Extracted material:
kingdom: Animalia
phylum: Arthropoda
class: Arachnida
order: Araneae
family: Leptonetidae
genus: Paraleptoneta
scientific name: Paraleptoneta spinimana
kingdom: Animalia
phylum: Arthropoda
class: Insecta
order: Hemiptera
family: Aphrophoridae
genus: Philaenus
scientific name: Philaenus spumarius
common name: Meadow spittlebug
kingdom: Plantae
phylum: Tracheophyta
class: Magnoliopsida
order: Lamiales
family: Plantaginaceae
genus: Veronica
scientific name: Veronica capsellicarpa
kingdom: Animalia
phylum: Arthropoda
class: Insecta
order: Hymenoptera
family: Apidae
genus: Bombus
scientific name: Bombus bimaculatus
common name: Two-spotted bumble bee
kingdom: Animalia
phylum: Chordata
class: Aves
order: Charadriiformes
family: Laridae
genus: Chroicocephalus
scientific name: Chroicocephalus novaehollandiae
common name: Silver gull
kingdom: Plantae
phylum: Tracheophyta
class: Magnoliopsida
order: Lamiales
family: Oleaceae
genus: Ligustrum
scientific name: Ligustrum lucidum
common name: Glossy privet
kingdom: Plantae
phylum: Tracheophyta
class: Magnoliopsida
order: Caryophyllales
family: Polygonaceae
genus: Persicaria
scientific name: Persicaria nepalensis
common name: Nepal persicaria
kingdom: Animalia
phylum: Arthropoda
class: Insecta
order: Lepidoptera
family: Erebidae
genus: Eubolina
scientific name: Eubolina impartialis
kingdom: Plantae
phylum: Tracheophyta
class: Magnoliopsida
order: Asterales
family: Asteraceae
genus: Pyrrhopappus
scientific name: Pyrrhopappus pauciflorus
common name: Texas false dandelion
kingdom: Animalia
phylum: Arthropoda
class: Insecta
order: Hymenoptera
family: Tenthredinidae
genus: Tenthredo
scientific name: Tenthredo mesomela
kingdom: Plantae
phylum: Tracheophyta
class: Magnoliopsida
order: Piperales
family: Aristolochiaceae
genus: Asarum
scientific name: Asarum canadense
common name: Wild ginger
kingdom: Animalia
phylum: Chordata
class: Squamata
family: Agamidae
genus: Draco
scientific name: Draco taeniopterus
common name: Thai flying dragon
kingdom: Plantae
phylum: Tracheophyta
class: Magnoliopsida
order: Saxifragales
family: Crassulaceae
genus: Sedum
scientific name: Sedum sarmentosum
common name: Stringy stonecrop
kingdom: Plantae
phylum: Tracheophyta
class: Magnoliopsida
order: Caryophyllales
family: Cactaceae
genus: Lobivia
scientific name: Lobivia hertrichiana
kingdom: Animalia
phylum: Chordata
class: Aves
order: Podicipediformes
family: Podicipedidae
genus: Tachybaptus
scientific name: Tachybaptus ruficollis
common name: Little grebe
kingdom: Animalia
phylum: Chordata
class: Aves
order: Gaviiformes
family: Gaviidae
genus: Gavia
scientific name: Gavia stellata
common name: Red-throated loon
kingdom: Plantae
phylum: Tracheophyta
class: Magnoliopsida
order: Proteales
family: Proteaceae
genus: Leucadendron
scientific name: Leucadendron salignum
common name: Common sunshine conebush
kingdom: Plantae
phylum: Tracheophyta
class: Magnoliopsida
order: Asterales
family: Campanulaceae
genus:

Exercise aim:
Reproduce every line of the entries above without changing anything.

Solution:
kingdom: Animalia
phylum: Arthropoda
class: Arachnida
order: Araneae
family: Leptonetidae
genus: Paraleptoneta
scientific name: Paraleptoneta spinimana
kingdom: Animalia
phylum: Arthropoda
class: Insecta
order: Hemiptera
family: Aphrophoridae
genus: Philaenus
scientific name: Philaenus spumarius
common name: Meadow spittlebug
kingdom: Plantae
phylum: Tracheophyta
class: Magnoliopsida
order: Lamiales
family: Plantaginaceae
genus: Veronica
scientific name: Veronica capsellicarpa
kingdom: Animalia
phylum: Arthropoda
class: Insecta
order: Hymenoptera
family: Apidae
genus: Bombus
scientific name: Bombus bimaculatus
common name: Two-spotted bumble bee
kingdom: Animalia
phylum: Chordata
class: Aves
order: Charadriiformes
family: Laridae
genus: Chroicocephalus
scientific name: Chroicocephalus novaehollandiae
common name: Silver gull
kingdom: Plantae
phylum: Tracheophyta
class: Magnoliopsida
order: Lamiales
family: Oleaceae
genus: Ligustrum
scientific name: Ligustrum lucidum
common name: Glossy privet
kingdom: Plantae
phylum: Tracheophyta
class: Magnoliopsida
order: Caryophyllales
family: Polygonaceae
genus: Persicaria
scientific name: Persicaria nepalensis
common name: Nepal persicaria
kingdom: Animalia
phylum: Arthropoda
class: Insecta
order: Lepidoptera
family: Erebidae
genus: Eubolina
scientific name: Eubolina impartialis
kingdom: Plantae
phylum: Tracheophyta
class: Magnoliopsida
order: Asterales
family: Asteraceae
genus: Pyrrhopappus
scientific name: Pyrrhopappus pauciflorus
common name: Texas false dandelion
kingdom: Animalia
phylum: Arthropoda
class: Insecta
order: Hymenoptera
family: Tenthredinidae
genus: Tenthredo
scientific name: Tenthredo mesomela
kingdom: Plantae
phylum: Tracheophyta
class: Magnoliopsida
order: Piperales
family: Aristolochiaceae
genus: Asarum
scientific name: Asarum canadense
common name: Wild ginger
kingdom: Animalia
phylum: Chordata
class: Squamata
family: Agamidae
genus: Draco
scientific name: Draco taeniopterus
common name: Thai flying dragon
kingdom: Plantae
phylum: Tracheophyta
class: Magnoliopsida
order: Saxifragales
family: Crassulaceae
genus: Sedum
scientific name: Sedum sarmentosum
common name: Stringy stonecrop
kingdom: Plantae
phylum: Tracheophyta
class: Magnoliopsida
order: Caryophyllales
family: Cactaceae
genus: Lobivia
scientific name: Lobivia hertrichiana
kingdom: Animalia
phylum: Chordata
class: Aves
order: Podicipediformes
family: Podicipedidae
genus: Tachybaptus
scientific name: Tachybaptus ruficollis
common name: Little grebe
kingdom: Animalia
phylum: Chordata
class: Aves
order: Gaviiformes
family: Gaviidae
genus: Gavia
scientific name: Gavia stellata
common name: Red-throated loon
kingdom: Plantae
phylum: Tracheophyta
class: Magnoliopsida
order: Proteales
family: Proteaceae
genus: Leucadendron
scientific name: Leucadendron salignum
common name: Common sunshine conebush
kingdom: Plantae
phylum: Tracheophyta
class: Magnoliopsida
order: Asterales
family: Campanulaceae
genus:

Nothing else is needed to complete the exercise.